Every building material tells a story of locality and sustainability: walls crafted from ultra-local rammed earth, structures made from Pyrenean timber and insulating cork sourced from nearby Les Gavarres. Local clay tiles from La Bisbal complete the buildings, emphasizing the circular economic ethos through reduced transport, minimized waste, and maximized efficiency.

School in Gaüses

Sandstone-colored rammed earth buildings integrated into green surroundings.

Set adjacent to a managed forest and vegetable gardens, the school extends beyond its walls into a living laboratory. Here, students learn permaculture principles, tending gardens watered by harvested rainwater, understanding interconnectedness and biodiversity. The project addresses community inclusion and resilience, inviting collaboration from local artists, writers, and educators, fostering vibrant cultural exchange.
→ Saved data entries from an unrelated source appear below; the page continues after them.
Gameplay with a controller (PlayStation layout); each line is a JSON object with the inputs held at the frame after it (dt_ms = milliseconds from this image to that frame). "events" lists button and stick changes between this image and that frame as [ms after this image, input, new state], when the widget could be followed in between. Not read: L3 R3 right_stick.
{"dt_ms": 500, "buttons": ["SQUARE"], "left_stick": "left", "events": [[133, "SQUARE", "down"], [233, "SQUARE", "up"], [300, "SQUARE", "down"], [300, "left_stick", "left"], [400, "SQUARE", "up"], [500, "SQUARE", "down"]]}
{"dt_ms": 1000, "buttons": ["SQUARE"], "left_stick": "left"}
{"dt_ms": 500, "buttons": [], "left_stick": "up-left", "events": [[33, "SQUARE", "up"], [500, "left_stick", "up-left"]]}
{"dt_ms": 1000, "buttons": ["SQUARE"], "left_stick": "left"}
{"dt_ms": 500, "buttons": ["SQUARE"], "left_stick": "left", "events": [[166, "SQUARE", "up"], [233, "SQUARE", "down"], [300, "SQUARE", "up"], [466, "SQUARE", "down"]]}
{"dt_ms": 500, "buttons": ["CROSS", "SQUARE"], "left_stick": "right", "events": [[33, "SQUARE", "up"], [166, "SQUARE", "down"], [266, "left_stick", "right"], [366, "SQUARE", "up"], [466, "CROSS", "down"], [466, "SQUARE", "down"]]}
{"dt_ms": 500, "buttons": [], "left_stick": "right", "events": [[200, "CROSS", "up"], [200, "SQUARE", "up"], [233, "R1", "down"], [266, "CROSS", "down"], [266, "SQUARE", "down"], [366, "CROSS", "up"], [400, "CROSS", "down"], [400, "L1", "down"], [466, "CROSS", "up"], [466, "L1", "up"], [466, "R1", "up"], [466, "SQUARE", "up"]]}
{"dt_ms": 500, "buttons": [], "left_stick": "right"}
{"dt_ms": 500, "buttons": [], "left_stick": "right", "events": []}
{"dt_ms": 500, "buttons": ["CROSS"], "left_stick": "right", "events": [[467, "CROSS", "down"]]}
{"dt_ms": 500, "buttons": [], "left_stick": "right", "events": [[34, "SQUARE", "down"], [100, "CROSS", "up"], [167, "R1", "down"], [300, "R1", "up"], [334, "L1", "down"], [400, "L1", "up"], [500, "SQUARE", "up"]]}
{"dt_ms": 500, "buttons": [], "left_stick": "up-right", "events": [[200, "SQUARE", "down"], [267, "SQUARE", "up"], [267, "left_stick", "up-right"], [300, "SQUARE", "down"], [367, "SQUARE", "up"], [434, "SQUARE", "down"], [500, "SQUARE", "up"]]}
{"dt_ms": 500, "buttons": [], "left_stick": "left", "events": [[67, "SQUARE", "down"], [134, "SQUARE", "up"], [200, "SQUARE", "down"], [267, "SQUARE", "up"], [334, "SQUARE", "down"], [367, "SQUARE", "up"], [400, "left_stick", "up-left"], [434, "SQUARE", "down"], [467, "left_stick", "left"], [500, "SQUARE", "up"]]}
Economic viability comes from guiding students through practical sustainability lessons intertwining ecological health and financial sensibility. Activities such as growing produce or baking bread offer tangible lessons in resource stewardship and economic awareness.
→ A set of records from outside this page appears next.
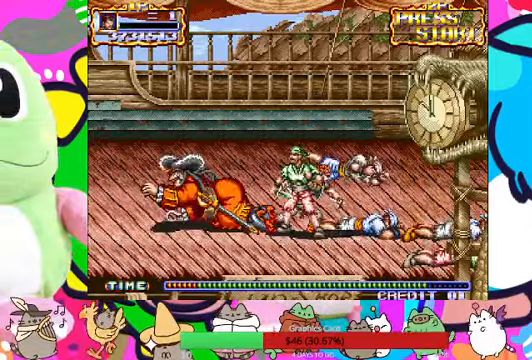
{"dt_ms": 500, "buttons": [], "left_stick": "left", "events": [[100, "SQUARE", "down"], [134, "SQUARE", "up"], [200, "SQUARE", "down"], [267, "SQUARE", "up"]]}
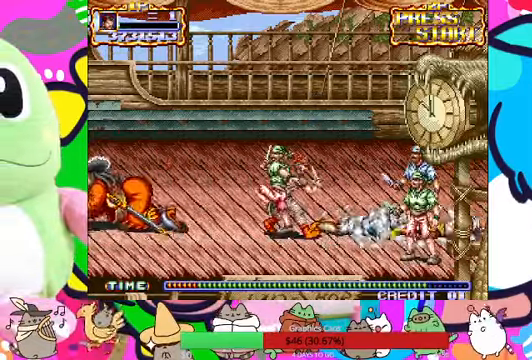
{"dt_ms": 500, "buttons": ["SQUARE"], "left_stick": "left", "events": [[67, "CROSS", "down"], [100, "SQUARE", "down"], [167, "CROSS", "up"], [167, "SQUARE", "up"], [267, "SQUARE", "down"], [300, "SQUARE", "up"], [367, "SQUARE", "down"], [434, "SQUARE", "up"], [500, "SQUARE", "down"]]}
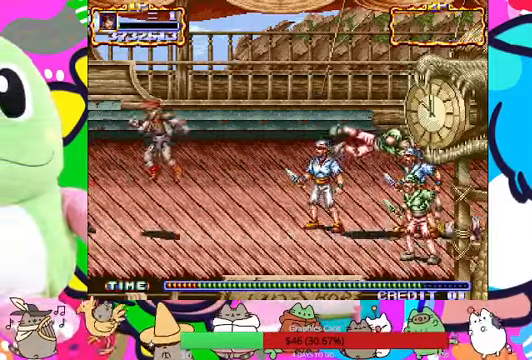
{"dt_ms": 500, "buttons": [], "left_stick": "left", "events": [[67, "SQUARE", "up"]]}
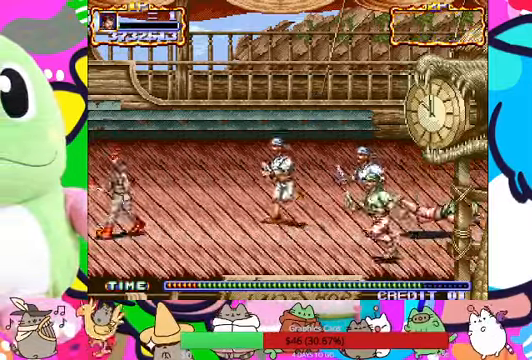
{"dt_ms": 500, "buttons": [], "left_stick": "down-left", "events": [[34, "CROSS", "down"], [134, "CROSS", "up"], [134, "SQUARE", "down"], [200, "SQUARE", "up"], [267, "SQUARE", "down"], [300, "left_stick", "down-left"], [334, "SQUARE", "up"], [367, "SQUARE", "down"], [467, "SQUARE", "up"]]}
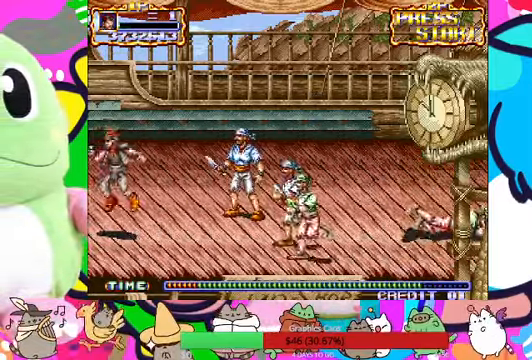
{"dt_ms": 500, "buttons": ["L1"], "left_stick": "right", "events": [[34, "SQUARE", "down"], [100, "SQUARE", "up"], [134, "left_stick", "down"], [234, "left_stick", "down-right"], [467, "L1", "down"], [467, "left_stick", "right"]]}
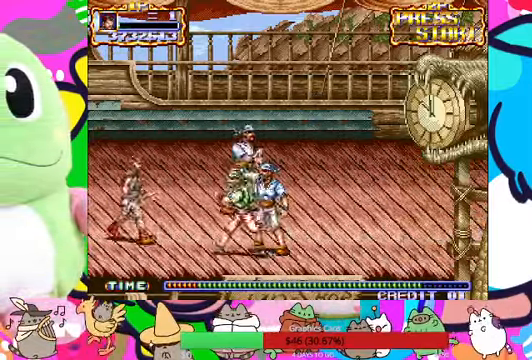
{"dt_ms": 500, "buttons": ["SQUARE"], "left_stick": "right"}
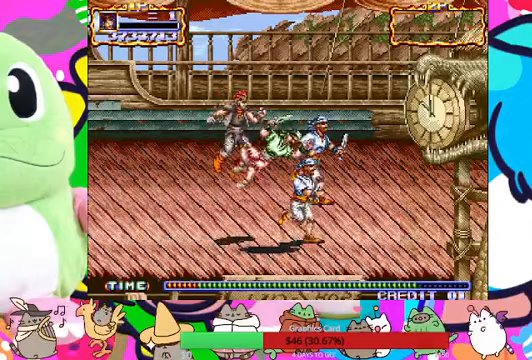
{"dt_ms": 500, "buttons": [], "left_stick": "right", "events": [[400, "SQUARE", "up"]]}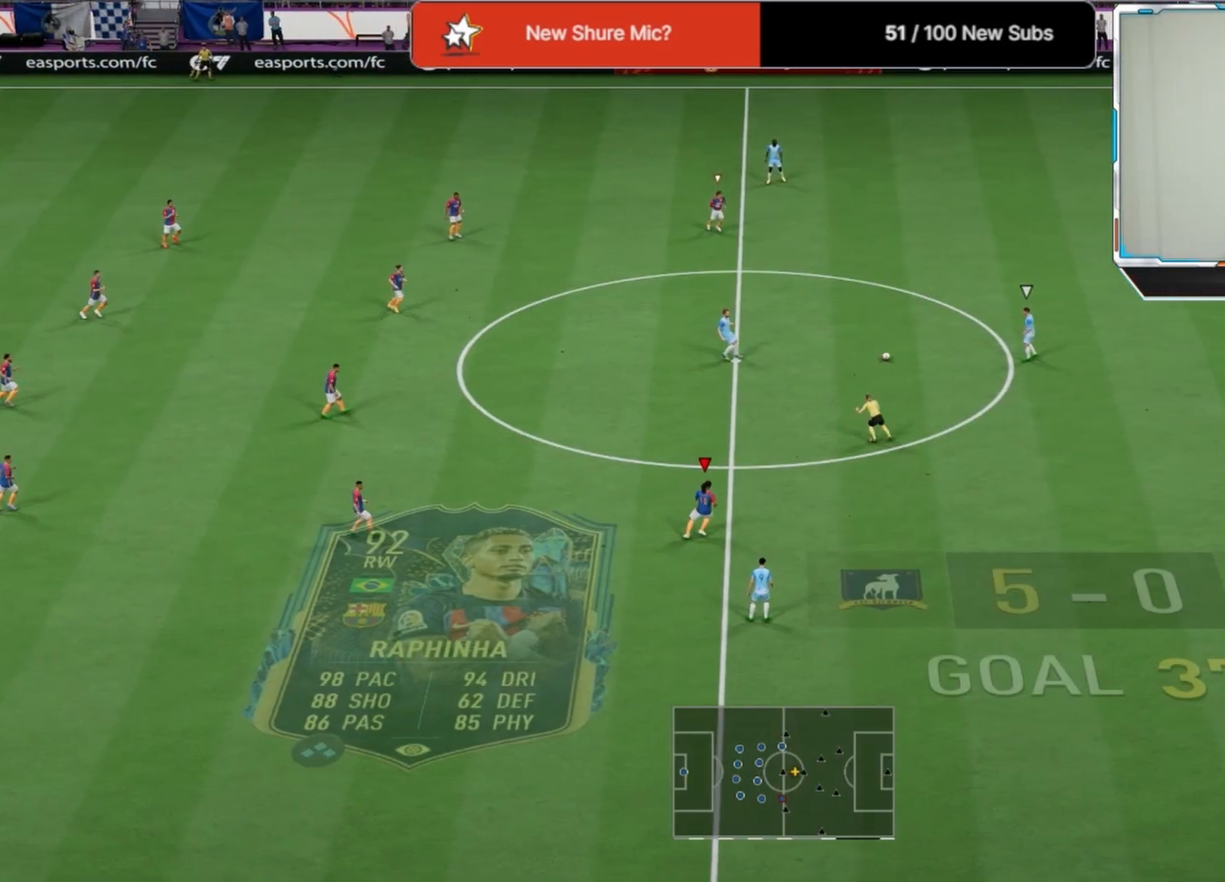
Gameplay with a controller (PlayStation layout); each line is a JSON object with the inputs held at the frame after it. "events" lists button and stick changes between this image and that frame as [ms after this image, input, new state], when the widget could be followed in between.
{"buttons": [], "left_stick": "right", "right_stick": "center", "events": [[250, "right_stick", "up-right"], [333, "right_stick", "center"]]}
With its sensitive yet sophisticated approach, the project balances architectural restraint with generous flexibility, enabling occupants to shape and evolve their learning spaces. It exemplifies how architecture can serve educational needs and ecological imperatives.

School in Gaüses

Stepped along the slope, the school demonstrates careful terrain management and integration with the landscape.

Jury Appraisal

The jury applauded School in Gaüses for reinventing the rural school as a fully sustainable, community-oriented micro-campus. They commended the sensitive massing – five human-scaled volumes around a central courtyard – which creates intimate, daylit spaces well-suited for children. Jurors highlighted the use of site-sourced and local materials that literally ground the design in its place and reduce its carbon footprint. The seamless indoor-outdoor learning environment was praised as “very sophisticated,” allowing education to extend into nature and seasons. The panel also valued the project’s holistic vision: it doubles as a community hub and living sustainability lab, where building, curriculum, and landscape are intertwined. By achieving so much with modest means, the project was seen as an inspiring model of ecological and social regeneration in education.

School in Gaüses

Covered outdoor spaces double as semi-formal learning areas, combining comfort with adaptability.

Sustainability Goals

  • Sustainable building design through passive measures

    Passive techniques for energy efficiency are not isolated strategies, but linked to territorial, functional or constructive strategies. The project is located in a village with small scale buildings. That’s why the school is divided into five smaller volumes, reducing its scale. At the same time, this multiplies the façade, becoming a passive strategy to dissipate more heat, cooling the building. The school is organized around a central agora, a gathering space for the children, which promotes cross ventilation in each space, yet another passive cooling strategy. The pitched roof is the traditional roof of the area, collecting rainwater stored in a tank. Each volume has, on its upper side, a solar chimney to induce vertical air movement.

    Efficient construction and operations

    The use of local natural materials reduces the building’s carbon footprint, not only during its construction process but also throughout its lifetime. The main walls are built with ultra-local rammed earth. Earth from excavation is used, reducing waste and transport, while increasing thermal inertia and the hygroscopicity of the walls. The structure is built with local Pyrenees wood, a material which absorbs CO₂ during its lifetime. With its standardized sections and dimensions, wood allows prefabrication of the structure, reducing time and cost. Thermal insulation and interior partitions are made with cork from the nearby Les Gavarres forest, yet another CO₂-absorbing material. Tiles and ceramic elements are locally produced in La Bisbal.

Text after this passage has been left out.